The survey also indicated the buck-to-doe ratio remains stable at 35 bucks per 100 does. However, the fawn-to-doe ratio was 49 fawns per 100 does, the lowest ever documented in North Dakota.

Aerial surveys indicate a healthy pronghorn population in the northwestern corner of the state, and in the Washburn area. Therefore, hunting units 1D and 9C are expanded to include these areas.

Online applications will be available the week of July 20 at the Game and Fish Department website, gf.nd.gov. Paper applications will also be available from Game and Fish offices, county auditors and license vendors, or by calling (800) 406-6409.

The deadline for submitting applications is Wednesday, Aug. 5. Mailed applications must be postmarked before midnight. Hand-delivered applications are due at the department's Bismarck office by 5 p.m. Applications should be mailed early because some post offices use the following day's postmark if received after office hours.

Only North Dakota residents are eligible for pronghorn gun licenses. Archery season is open to residents and nonresidents. Gun season dates are Oct. 2 (noon) - Oct. 18. Pronghorn bow season runs Sept. 4 (noon) - Oct. 4.


----------



## tigerdog (Jan 24, 2008)

I know that many parts of NW SD had MAJOR losses this winter. I've heard some similar reports from portions of SW ND. However, from what I've heard, the losses weren't as extreme in ND as they were to the south. It may be tough hunting in some locations.


----------



## siouxhockey (Oct 23, 2007)

One of the most surprising things I saw was the difference in available tags in unit 4A, which is located in the extreme SW4 of ND. Last year 800 tags were issued and just 200 this year.

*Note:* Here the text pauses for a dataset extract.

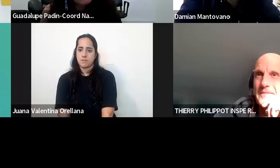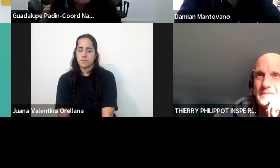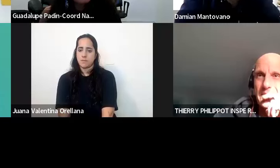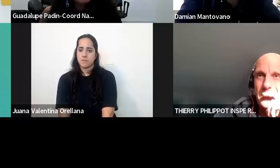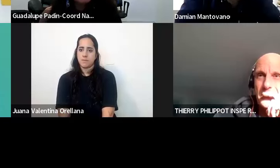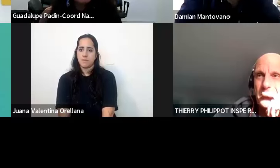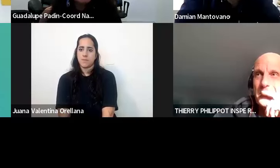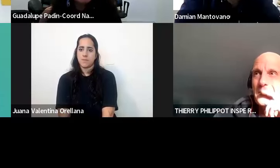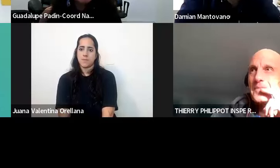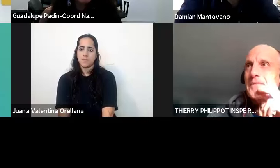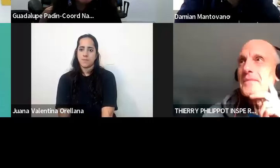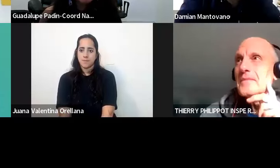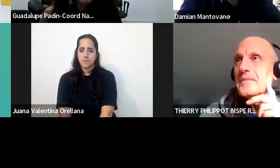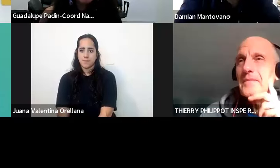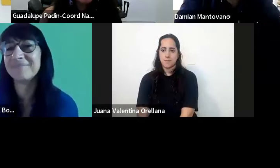nos quedamos y nos en el tramo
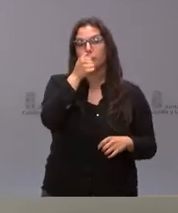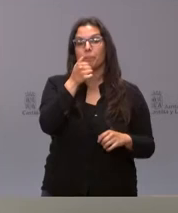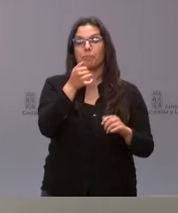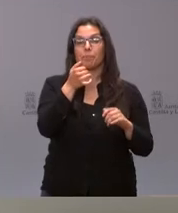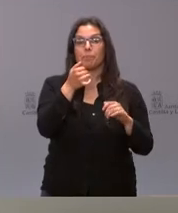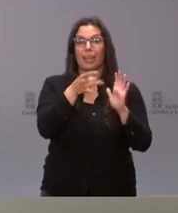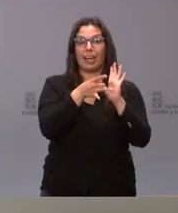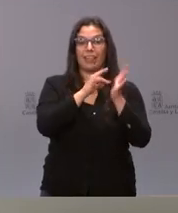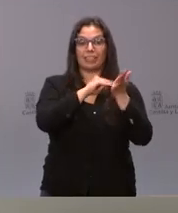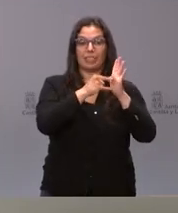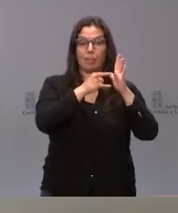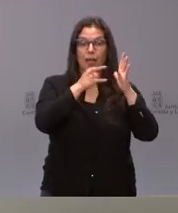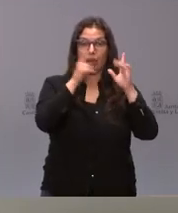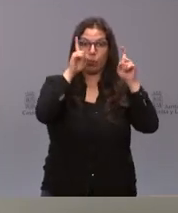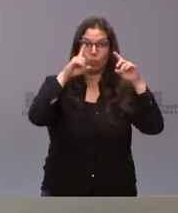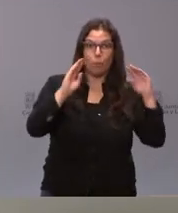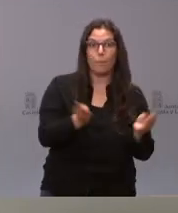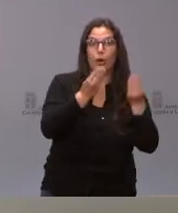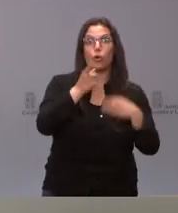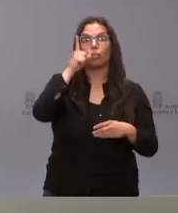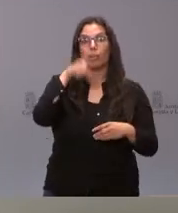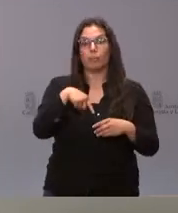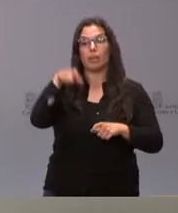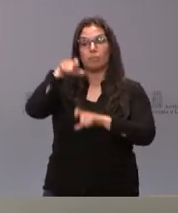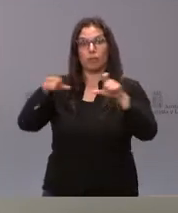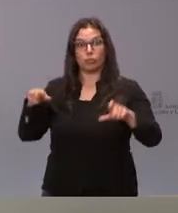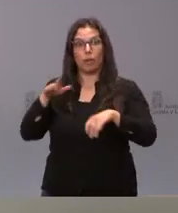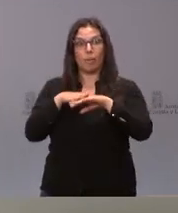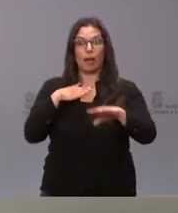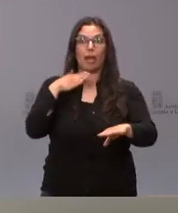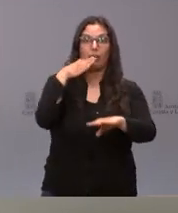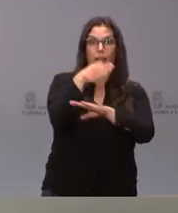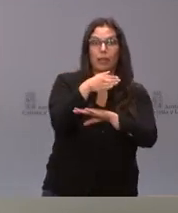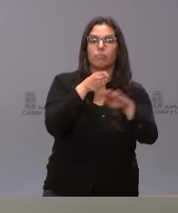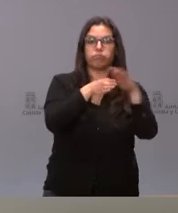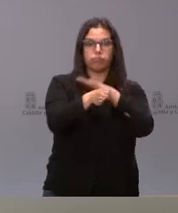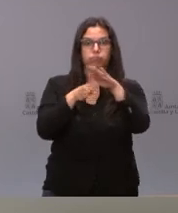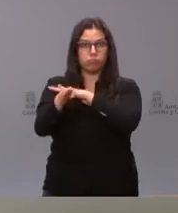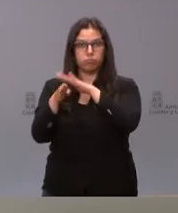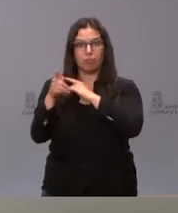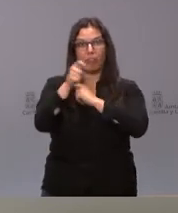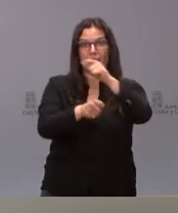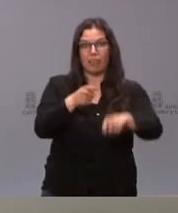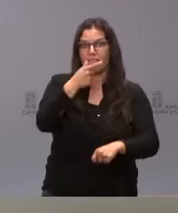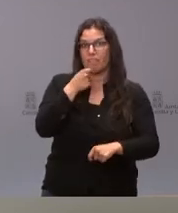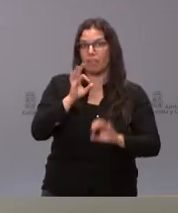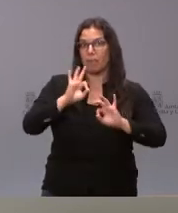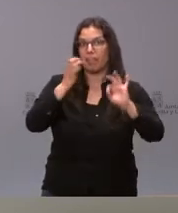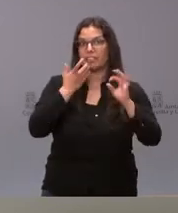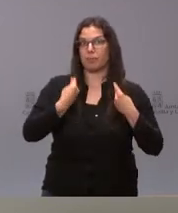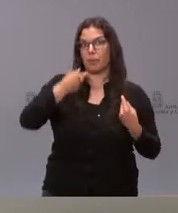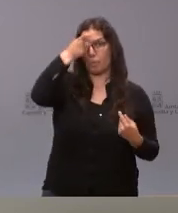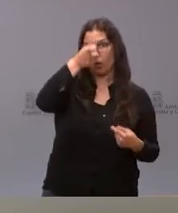sistema educativo, que favorece al acceso de los ciudadanos en todo el territorio, especialmente en el mundo rural, que mejora las políticas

I still haven't decided where I'm going opening weekend of archery season.


----------



## WRP (Mar 19, 2009)

Planned on heading to NW SD in a couple weeks for archery antelope, never had a problem finding goats......but it sounds like they were hit pretty hard up that way  
Nice thing about the archery tags u can hunt anywhere, anybody out there think it would pay 4 a guy to move farther south, or are there still enough goats left to make it worthwhile. We planned on hunting Harding County.......


----------